Mais qui a conquis ? Qui a organisé l’occupation ? Qui a colonisé ? Lorsque Begin arrive au pouvoir en 1977, il y a déjà (ou seulement) 4 400 colons en Cisjordanie, et d’autres centaines dans le Sinaï. La droite va ouvrir les vannes en lançant la construction d’une centaine de nouvelles colonies dans les semaines qui suivent sa prise de pouvoir, coopérant avec les organisations religieuses et messianiques.
De plus en plus, les opposants à la colonisation et à l’apartheid en Israël rompent avec le sionisme, à l’image d’Abraham Burg. La marginalisation des héritiers de Ben Gourion ou du Mapam est-elle définitive ? Le basculement majoritaire de l’opinion israélienne vers le colonialisme et le racisme est-il inéluctable ?
Si je conclus à l’échec du sionisme de gauche, c’est parce que j’estime qu’il y a des raisons structurelles à la droitisation de la population juive. Dans une enquête de l’Institut pour la Démocratie en Israël, réalisée en février 2020, 69,9% des Juifs israéliens âgés de 18 à 25 ans se définit comme « de droite ». En septembre 2019, seuls 41% des enfants israéliens ont fait leur rentrée dans une école publique laïque, alors qu’ils étaient encore majoritaires, il y a moins de dix ans. Électoralement, la gauche sioniste a réalisé les pires scores de son histoire, avec sept députés en 2020 et treize en 2021. Comprenez : en 1949, la première Knesset compte 71 députés de gauche, quand celle de 2021 dénombre 72 députés de droite ou d’extrême droite. Je ne crois pas que ce basculement puisse s’inverser.
Désormais, Israël est un État profondément libéral, avec une large partie de la population qui place la défense des valeurs religieuses et de l’État juif au sommet de ses priorités.

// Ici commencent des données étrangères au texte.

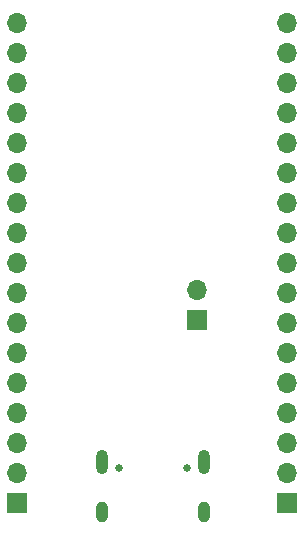
<source format=gbr>
%TF.GenerationSoftware,KiCad,Pcbnew,8.0.5*%
%TF.CreationDate,2024-10-18T17:30:21-04:00*%
%TF.ProjectId,STM32F4Example,53544d33-3246-4344-9578-616d706c652e,rev?*%
%TF.SameCoordinates,Original*%
%TF.FileFunction,Soldermask,Bot*%
%TF.FilePolarity,Negative*%
%FSLAX46Y46*%
G04 Gerber Fmt 4.6, Leading zero omitted, Abs format (unit mm)*
G04 Created by KiCad (PCBNEW 8.0.5) date 2024-10-18 17:30:21*
%MOMM*%
%LPD*%
G01*
G04 APERTURE LIST*
%ADD10R,1.700000X1.700000*%
%ADD11O,1.700000X1.700000*%
%ADD12C,0.650000*%
%ADD13O,1.000000X2.100000*%
%ADD14O,1.000000X1.800000*%
G04 APERTURE END LIST*
D10*
%TO.C,J3*%
X95089776Y-114480951D03*
D11*
X95089776Y-111940951D03*
X95089776Y-109400951D03*
X95089776Y-106860951D03*
X95089776Y-104320951D03*
X95089776Y-101780951D03*
X95089776Y-99240951D03*
X95089776Y-96700951D03*
X95089776Y-94160951D03*
X95089776Y-91620951D03*
X95089776Y-89080951D03*
X95089776Y-86540951D03*
X95089776Y-84000951D03*
X95089776Y-81460951D03*
X95089776Y-78920951D03*
X95089776Y-76380951D03*
X95089776Y-73840951D03*
%TD*%
D10*
%TO.C,J1*%
X110300000Y-98975000D03*
D11*
X110300000Y-96435000D03*
%TD*%
D12*
%TO.C,U3*%
X103700000Y-111552500D03*
X109490000Y-111552500D03*
D13*
X102280000Y-111052500D03*
X110920000Y-111052500D03*
D14*
X110920000Y-115232500D03*
X102280000Y-115232500D03*
%TD*%
D10*
%TO.C,J2*%
X117929776Y-114470951D03*
D11*
X117929776Y-111930951D03*
X117929776Y-109390951D03*
X117929776Y-106850951D03*
X117929776Y-104310951D03*
X117929776Y-101770951D03*
X117929776Y-99230951D03*
X117929776Y-96690951D03*
X117929776Y-94150951D03*
X117929776Y-91610951D03*
X117929776Y-89070951D03*
X117929776Y-86530951D03*
X117929776Y-83990951D03*
X117929776Y-81450951D03*
X117929776Y-78910951D03*
X117929776Y-76370951D03*
X117929776Y-73830951D03*
%TD*%
M02*

</source>
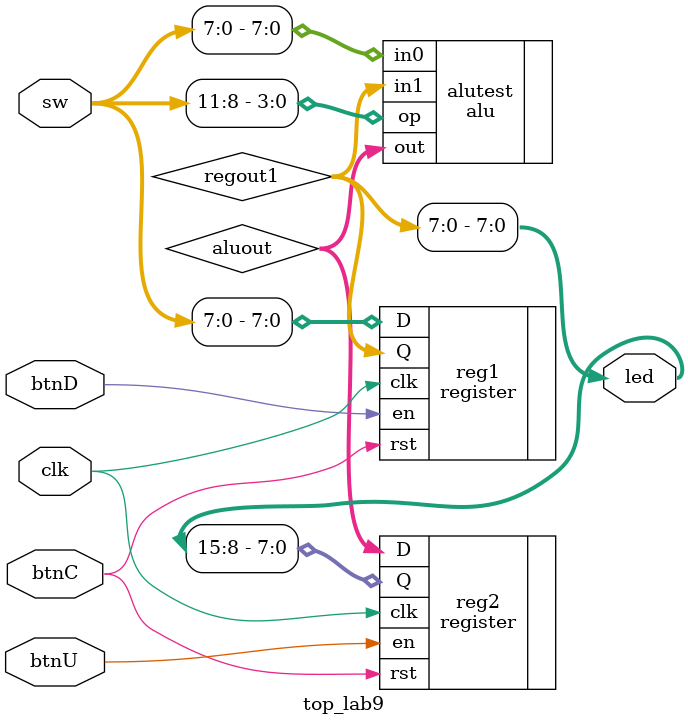
<source format=sv>
`timescale 1ns / 1ps
module top_lab9(input btnU, btnD,
    input [11:0] sw,
    input clk, btnC,
    output [15:0] led);
    
    wire [7:0] regout1;
    register #(.N(8)) reg1(.D(sw[7:0]), .clk(clk), .en(btnD), .rst(btnC), .Q(regout1));
    
    wire [7:0] aluout;
    alu #(.N(8)) alutest(.out(aluout), .in0(sw[7:0]), .in1(regout1), .op(sw[11:8]));
    
    register #(.N(8)) reg2(.D(aluout), .clk(clk), .en(btnU), .rst(btnC), .Q(led[15:8]));
    
    assign led[7:0] = regout1;
endmodule

</source>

Dans ce contexte, il me semble qu’il ne reste à la gauche israélienne comme issue qu’une réinvention au profit d’une alliance avec les Palestiniens. Tant qu’elle refusera cette mutation, elle devra, à chaque élection, combiner avec l’extrême droite pour former un gouvernement et se cantonner à un rôle de variable d’ajustement gouvernemental, juste bon à soutenir un candidat du centre pour être Premier ministre.
Pour cela, il faudra à cette gauche sioniste dépasser son attachement presque viscéral à la défense de l’État juif au profit d’un État pour tous ses citoyens. Sinon, les débats continueront à se focaliser sur la forme de l’État juif, à savoir laïcs ou religieux, où le centre rassemble désormais une large part du camp juif progressiste désireux de chasser les religieux du pouvoir. Si vous étudiez une carte électorale, vous verrez que les bastions historiques de la gauche sioniste tendent de plus en plus vers le centre, à l’instar de Tel-Aviv et de certains kibboutz.
Enfin, il faut constater la synergie de l’ensemble des organisations sionistes concernant la Palestine. Si des oppositions persistent sur l’annexion, seul le Meretz continue d’incarner une parole hétérodoxe au sein du champ sioniste qui s’est complètement rallié à l’idée que la colonisation peut progresser et que l’occupation demeurera. Dès lors, pourquoi l’électeur israélien interrogerait l’idée d’une Cisjordanie désormais israélienne ? Aucun discours alternatif au tout colonial et sécuritaire n’est porté par la gauche travailliste. Pis, elle continue d’espérer récolter des voix parmi les 660 000 colons alors qu’ils constituent la principale réserve de voix de l’extrême droite, au détriment d’une volonté de comprendre les aspirations du peuple palestinien.